Jugé depuis le 20 avril, cet homme de 34 ans, de nationalité marocaine, était initialement poursuivi pour tentative de meurtre sur des policiers, après une course-poursuite survenue en octobre 2022 à Grenoble. Les jurés ont finalement requalifié les faits en délit de refus d’obtempérer aggravé. La cour a reconnu l’accusé coupable de l’ensemble des huit délits reprochés, dont la conduite sous alcool et stupéfiants, les tirs en direction des forces de l’ordre et les dégradations sur des véhicules de police. En revanche, elle a estimé que l’intention de tuer n’était pas caractérisée.

Un drame au terme d’une fuite

Les faits remontent au 5 octobre 2022. À Saint-Martin-d’Hères, le conducteur refuse un contrôle de police et prend la fuite au volant d’un véhicule volé, avec sa compagne de 18 ans à bord. S’ensuit une course-poursuite dans les rues de Grenoble. Au cours de sa fuite, il tire à plusieurs reprises en direction des policiers. Dans une impasse, au moment d’un demi-tour, les fonctionnaires ouvrent le feu. La passagère est mortellement touchée au cou. Elle décède sur place. Quelques minutes plus tard, le conducteur est interpellé sur le cours de la Libération.

Des lectures opposées à l’audience

À l’audience, comme le rapporte Le Dauphiné Libéré, les débats ont largement porté sur cette scène clé.
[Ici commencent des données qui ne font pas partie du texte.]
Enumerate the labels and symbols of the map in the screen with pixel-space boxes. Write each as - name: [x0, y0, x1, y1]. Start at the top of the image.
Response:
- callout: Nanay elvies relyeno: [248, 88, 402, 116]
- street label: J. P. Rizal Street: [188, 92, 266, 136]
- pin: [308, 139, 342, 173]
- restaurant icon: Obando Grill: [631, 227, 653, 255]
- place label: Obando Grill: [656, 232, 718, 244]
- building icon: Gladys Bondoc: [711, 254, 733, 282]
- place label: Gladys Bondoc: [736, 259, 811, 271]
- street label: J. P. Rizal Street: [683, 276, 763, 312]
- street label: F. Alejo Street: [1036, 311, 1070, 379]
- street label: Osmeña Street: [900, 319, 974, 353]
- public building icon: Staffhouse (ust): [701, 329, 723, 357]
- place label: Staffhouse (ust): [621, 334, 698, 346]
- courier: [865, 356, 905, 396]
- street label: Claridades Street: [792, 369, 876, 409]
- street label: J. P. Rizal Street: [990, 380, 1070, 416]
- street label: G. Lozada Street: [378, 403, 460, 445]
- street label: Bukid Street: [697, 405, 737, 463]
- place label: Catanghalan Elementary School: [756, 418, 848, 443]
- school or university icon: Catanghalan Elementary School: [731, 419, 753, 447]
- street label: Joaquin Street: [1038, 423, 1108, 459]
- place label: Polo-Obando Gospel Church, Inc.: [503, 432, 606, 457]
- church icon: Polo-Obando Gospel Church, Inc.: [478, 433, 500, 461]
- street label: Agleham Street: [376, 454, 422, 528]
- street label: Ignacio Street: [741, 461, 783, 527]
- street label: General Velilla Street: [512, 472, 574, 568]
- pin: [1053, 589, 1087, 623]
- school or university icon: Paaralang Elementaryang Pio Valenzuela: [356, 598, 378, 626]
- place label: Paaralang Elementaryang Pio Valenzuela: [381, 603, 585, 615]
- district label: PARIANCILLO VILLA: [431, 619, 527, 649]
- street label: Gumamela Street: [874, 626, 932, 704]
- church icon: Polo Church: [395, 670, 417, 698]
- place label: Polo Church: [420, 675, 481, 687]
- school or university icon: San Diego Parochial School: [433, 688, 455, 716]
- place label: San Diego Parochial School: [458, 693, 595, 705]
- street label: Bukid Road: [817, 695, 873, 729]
Pour le représentant du Ministère Public, Ouadia Kaouass a fait le choix de « foncer sur les policiers », le qualifiant de « truand majeur, sans limite ». Etienne Manteaux a estimé qu’il était« le véritable auteur de la mort » de la jeune femme. La défense a contesté cette version. « Il n’a jamais foncé sur les policiers », a plaidé Me Ronald Gallo, évoquant « un refus d’obtempérer classique ». Selon ses avocats, la rapidité de la scène – « quatre secondes » – exclut toute intention homicide.

Les derniers mots de l’accusé

Avant le délibéré, l’accusé a reconnu une grande partie des faits, tout en niant toute volonté de tuer. « Je demande juste à être jugé pour les faits que j’ai commis », a-t-il déclaré. Il a également exprimé ses regrets : « Inès n’est plus là à cause de moi. J’aurais dû m’arrêter dès le début. » Il a expliqué avoir fui parce qu’il était sous l’emprise de l’alcool et de stupéfiants.
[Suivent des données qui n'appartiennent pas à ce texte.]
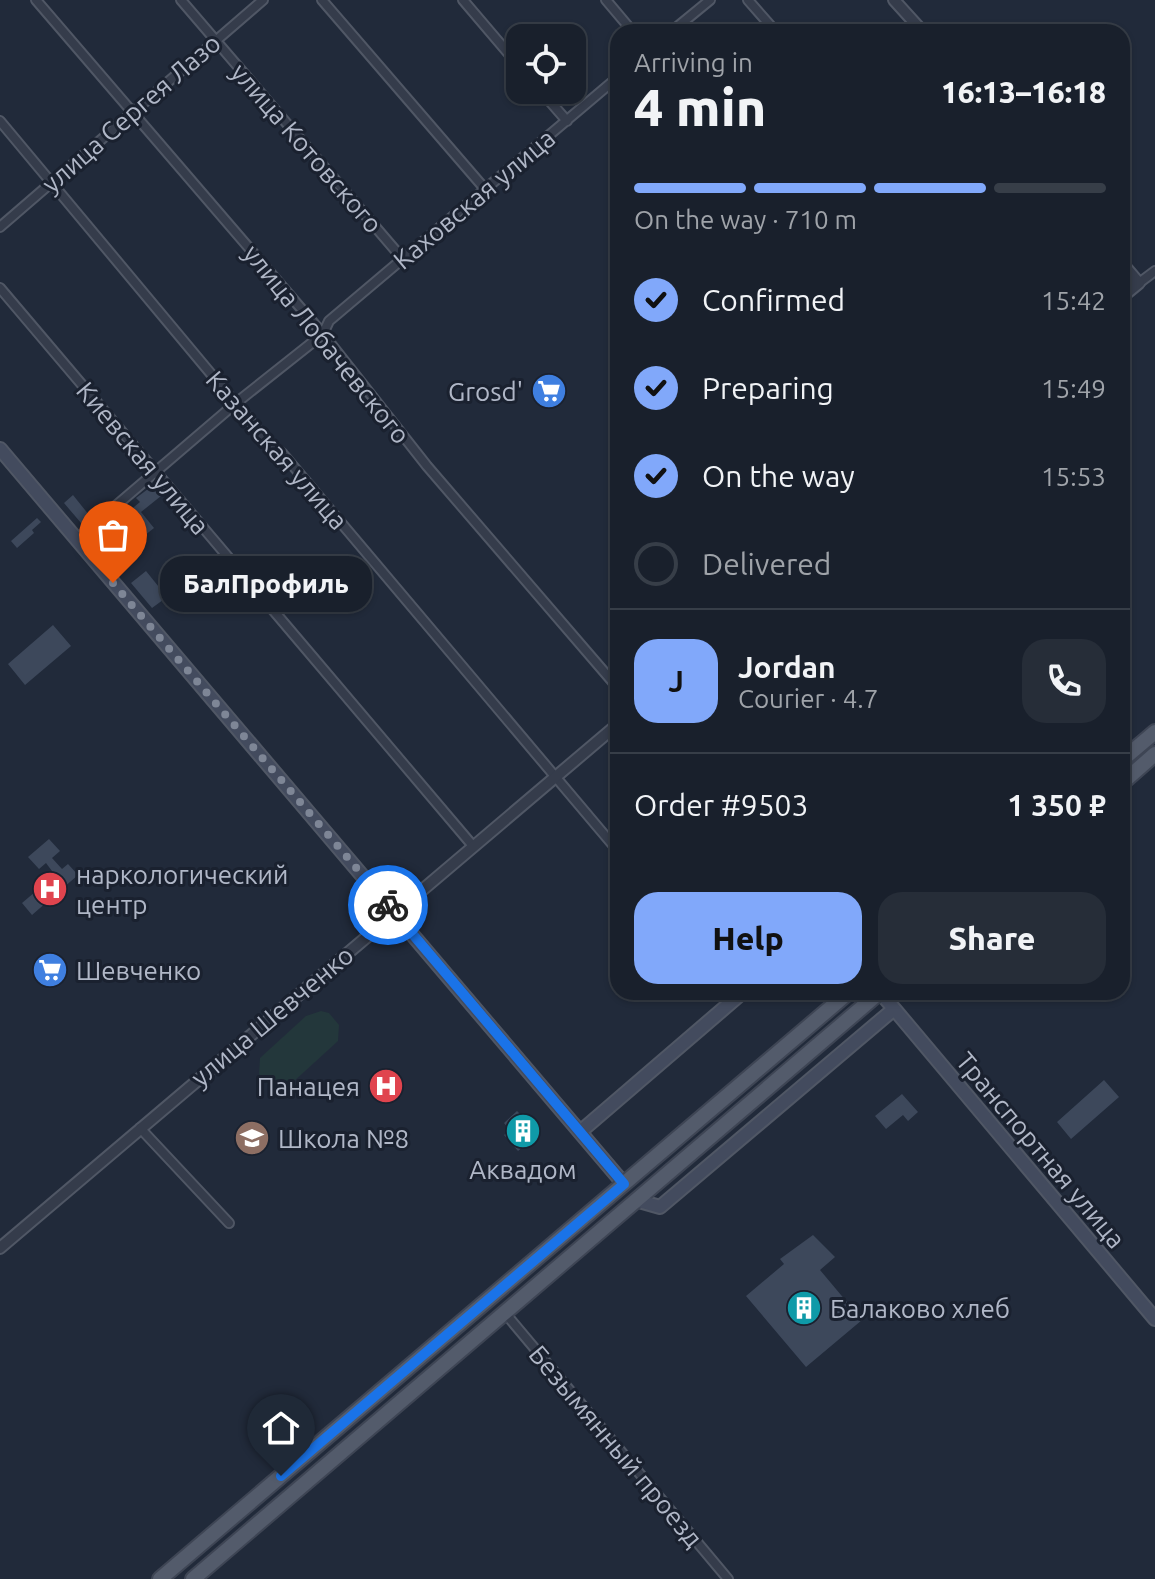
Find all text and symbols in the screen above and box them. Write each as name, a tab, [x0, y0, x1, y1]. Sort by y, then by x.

Une décision contestée par les parties civiles

Le verdict, rendu après près de six heures de délibération, a suscité des réactions contrastées. La défense s’est félicitée d’« une excellente décision », conforme selon elle aux faits. Du côté des parties civiles, la déception domine. « On a du mal à comprendre cette décision », a réagi l’avocat de plusieurs policiers, évoquant des fonctionnaires « profondément marqués ». Quatorze policiers ainsi que le père de la victime s’étaient constitués parties civiles.
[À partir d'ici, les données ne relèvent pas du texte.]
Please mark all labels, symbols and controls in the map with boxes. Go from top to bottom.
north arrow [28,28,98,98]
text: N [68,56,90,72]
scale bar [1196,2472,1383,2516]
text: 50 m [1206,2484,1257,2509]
Des suites judiciaires à venir

En plus de sa peine de 12 ans de prison, Ouadia Kaouass a été condamné à une interdiction de port d’arme pendant cinq ans. La cour n’a pas prononcé d’interdiction du territoire français, l’accusé étant père de trois enfants nés en France. Le trentenaire doit encore comparaître prochainement devant la cour d’assises du Vaucluse pour une autre affaire de tentative de meurtre avec arme.